__EXERCISE INSTRUCTIONS__
Return the full listing, so that each line matches the original exactly.

__MATERIAL PROVIDED__
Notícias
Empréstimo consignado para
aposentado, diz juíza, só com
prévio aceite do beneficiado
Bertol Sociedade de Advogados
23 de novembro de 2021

__SOLVED EXERCISE__
Notícias
Empréstimo consignado para
aposentado, diz juíza, só com
prévio aceite do beneficiado
Bertol Sociedade de Advogados
23 de novembro de 2021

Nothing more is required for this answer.